Written by the International President of FX George Saravelos, exploring what may happen if President Trump reaches his way and is forced Jerome Powell to head the American Federal Reserve in order to replace him with a person agreed with Trump that interest rates should be less.

“We think the market reaction will be great,” says the note. “Experimental and academic evidence on the impact of the loss of the central bank’s independence is somewhat clear: in extreme cases, both the currency and the bond market can collapse with high inflation expectations, a decrease in real return and increased circles on risks against the background of institutional corrosion.”

Saravelos rejected more comment when arriving luck.

The note is important because although most investors do not think it is possible Trump can already replace Powell before his mandate ends next May, they don’t think he is so impossible.

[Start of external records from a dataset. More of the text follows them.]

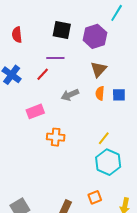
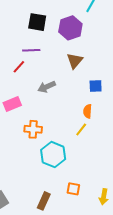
orange semicircle: (100, 93) -> (88, 111), moved
cyan hexagon: (108, 162) -> (53, 155), moved
orange square: (95, 197) -> (73, 189), turned 32

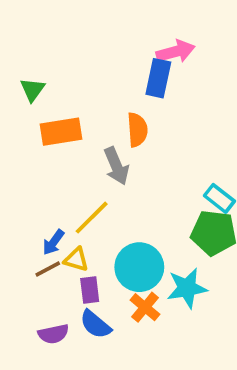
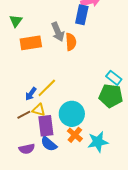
gray arrow: (116, 166) -> (58, 32), moved
blue arrow: (53, 242) -> (31, 94), moved
cyan star: (187, 288) -> (98, 142), moved
purple rectangle: (90, 290) -> (46, 126), size x1.5

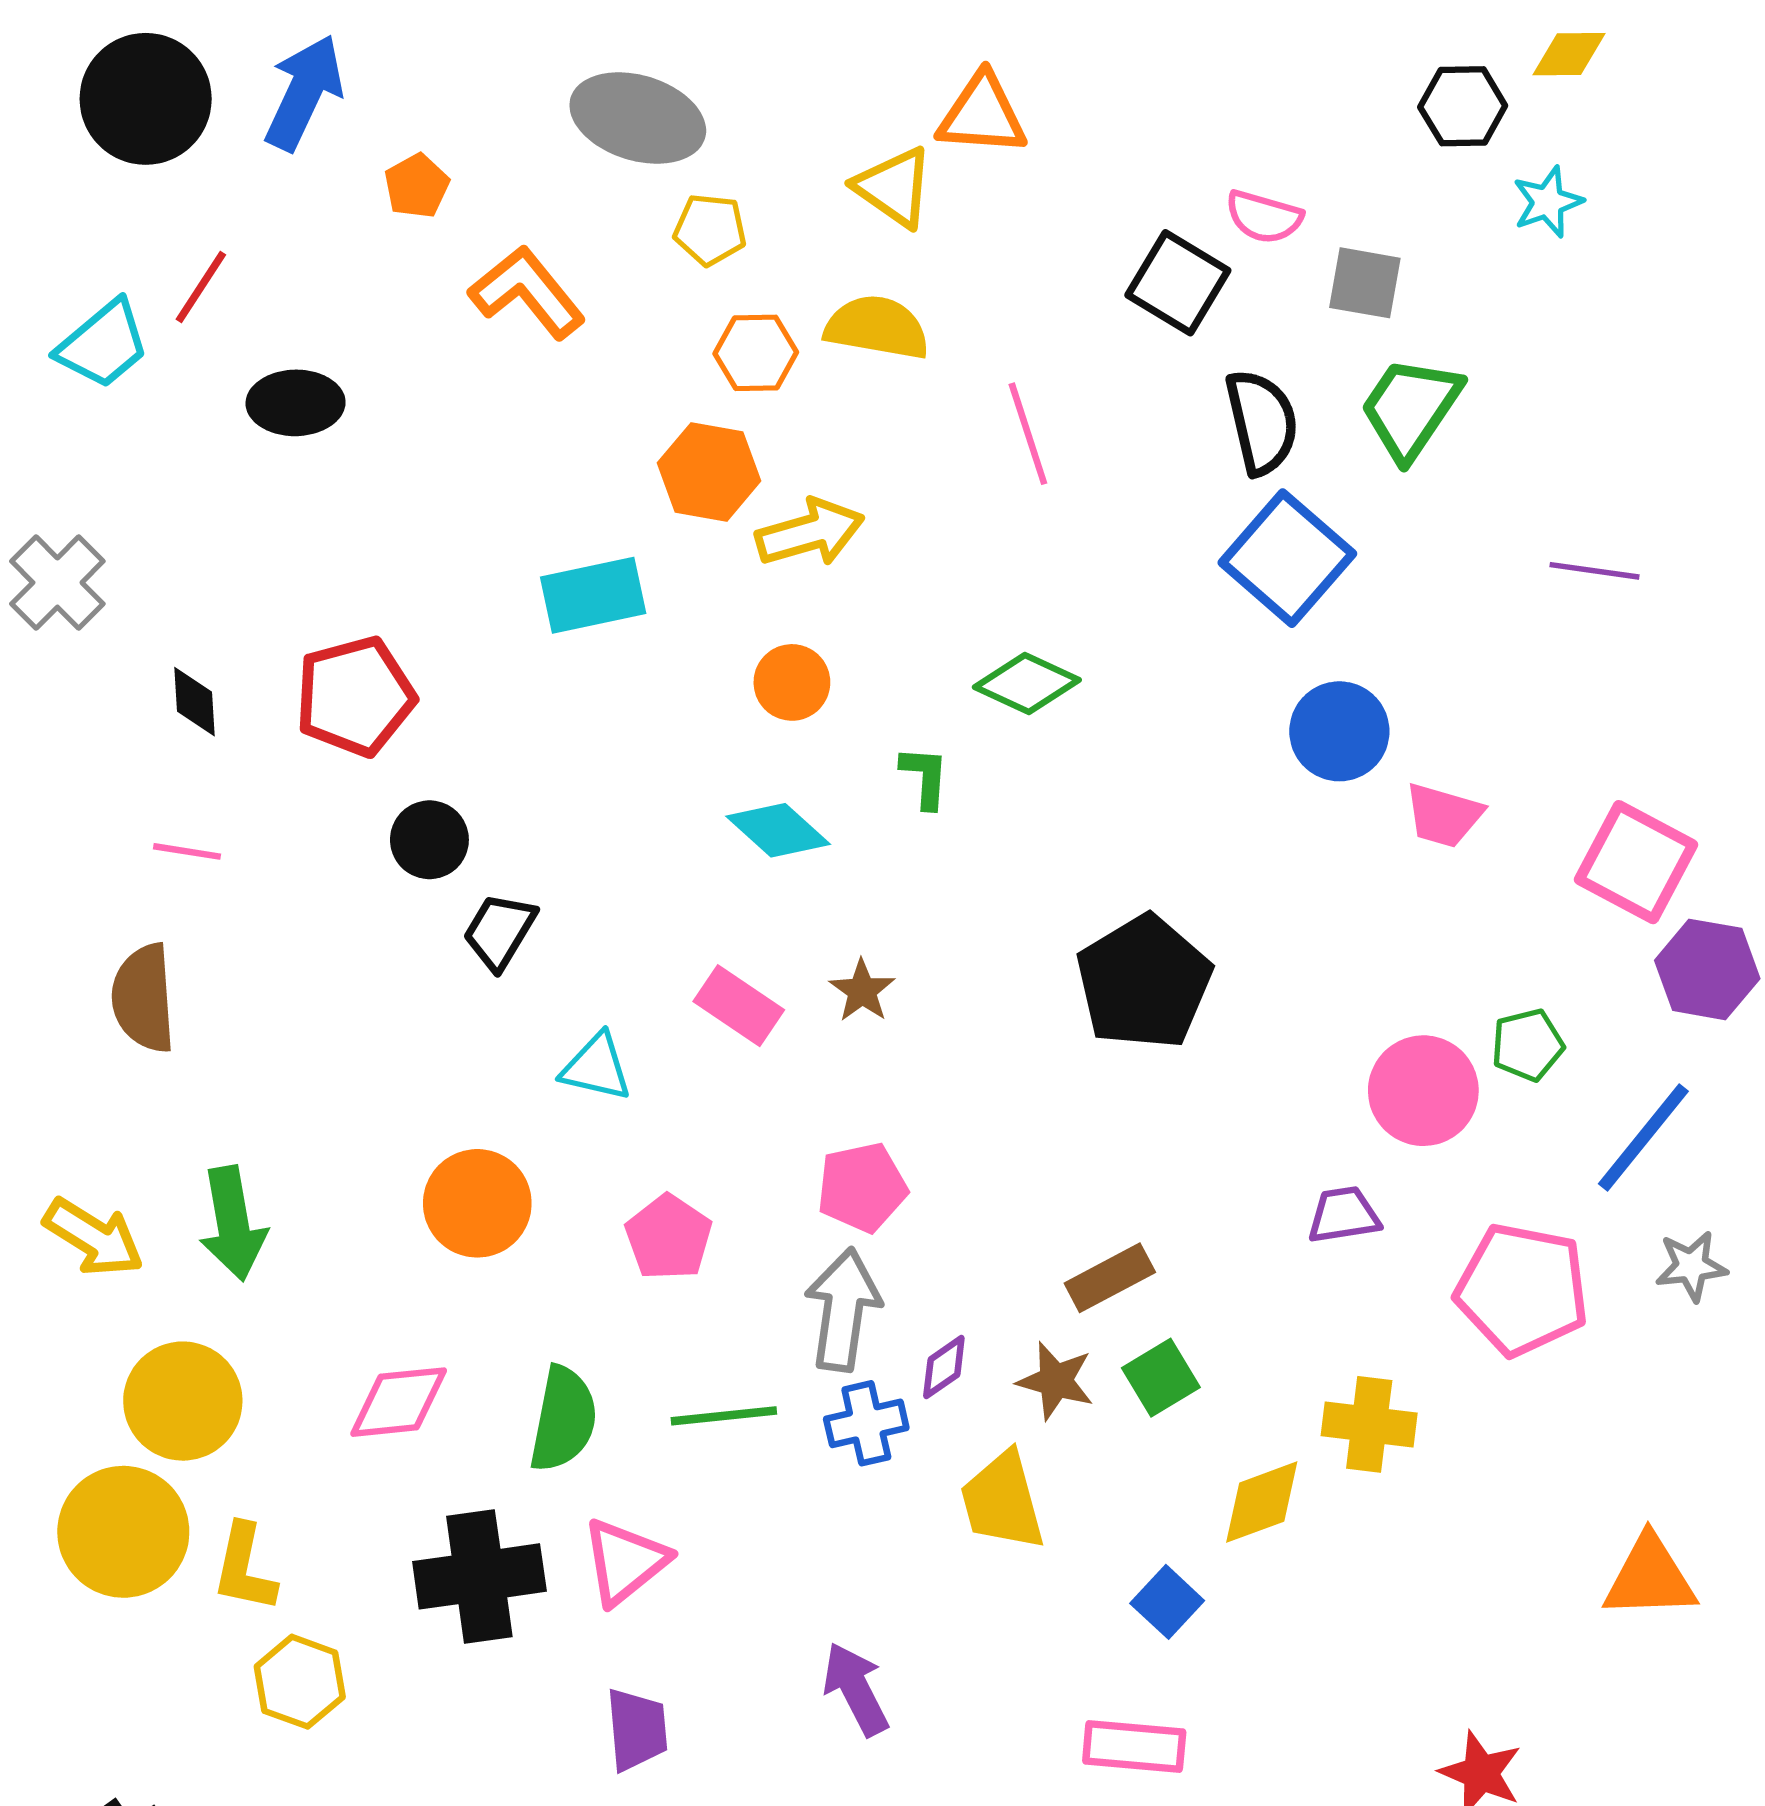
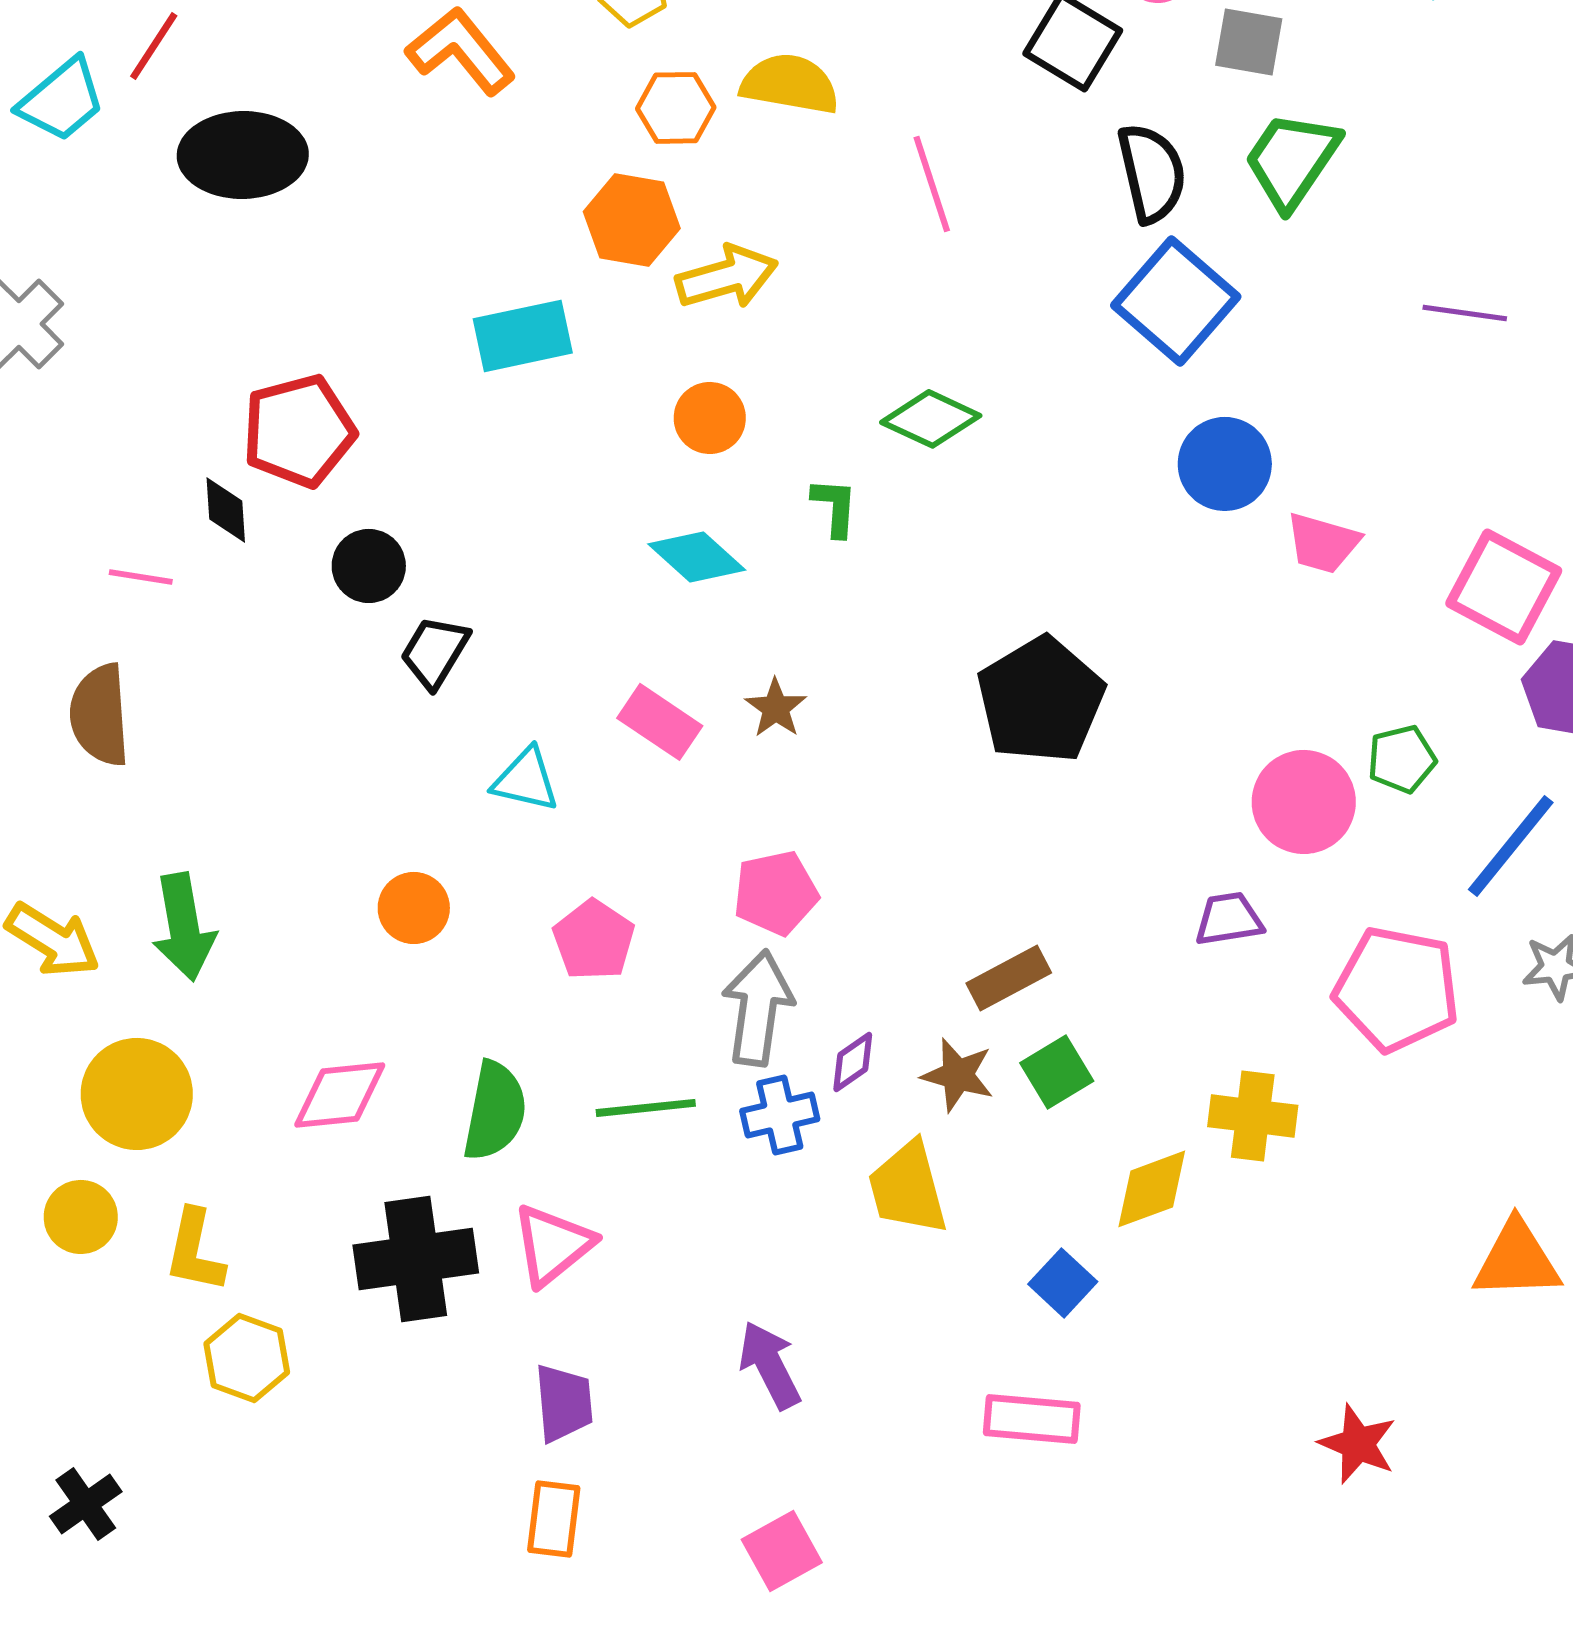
black ellipse: (296, 403) -> (243, 155), size x1.4
black diamond: (195, 702) -> (226, 510), moved
orange circle: (477, 1203) -> (414, 908), size x0.7
yellow circle: (123, 1532) -> (81, 1217), size x0.6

Books on polymarketExchange of encryption predictions, currently put the chance to remove Powell by 19 %.

Until recently, Trump’s hatred of a height has been expressed mostly through angry social media. Powell gave a title, “It is too late,” He was it “It resembles a child like inflation that is not for several months, and refuses to do the right thing.”

But last week, the threat against Powell became more realistic when Ross Fair, director of the Administration and Budget Office, was Send Powell’s message a message Request to answer a series of questions about renewing the headquarters of the Federal Reserve.

Powell gave seven working days to respond – the deadline that ends on July 21.

Vough claims that Powell misleading Congress when he recently witnessed that the renewal did not include luxury touches such as the surface garden with a group of deficiencies.

“There are no new water features. There is no beehive and there is no terrace on the roof,” Powell said.

Fior says that these elements were in the plan approved by the National Capital Planning Committee, and if Bowl changes building plans, this is a violation of the law of national capital planning because the renewal does not follow the approved plan.

P. to request Inspector General Audit Office Renewal.

Saravilus said in his observation that this dispute over construction plans could have trackers on asset markets.

“It is clear that investors are likely to explain such an event as a direct insult to independence, which puts the central bank under extremist institutional coercion. With the inclusion of the federal reserve at the top of the dollar’s global monetary system, it also shows that the consequences will bounce on the borders of the United States.”

Saravilus said that the removal of Powell will be much worse than President Nixon’s imposition of Arthur Burns on the Federal Reserve in the 1970s. Nixon and Burns, such as Trump, were installed to reduce interest rates – and thus nurtured the spread of that contract.

Today, “the United States runs a much larger dual deficit and the position of negative foreign assets, the capital markets are more open and competing in an inconsistent manner to asset assets in the United States, and the global exchange rate system carries a fixed infection.

The first warning mark will be a sharp drop in the value of the US dollar. Greenback has already decreased by 9.75 % this year, its worst performance in the first half years.

“It is difficult to determine the effect on the FX and the prices, but in the first 24 hours of the announcement of the Powell removal, we expect a decrease in the darkening from 3 % to at least 4 % accompanied by a report of 30-40 Poita per second in fixed income in the United States led by the rear match. Like the experience in April.

The situation will be similar to what happened in Turkiye, where President Tayyip Ardoğan maintains political control over the central bank of Turkey.

Like Trump, Erdogan has a strong hatred for high interest rates, and as a result, the Turkish inflation rate is now 35 %.

“In short, we consider the removal of President Powell as one of the biggest risks of events in the coming months,” Saravilus concluded.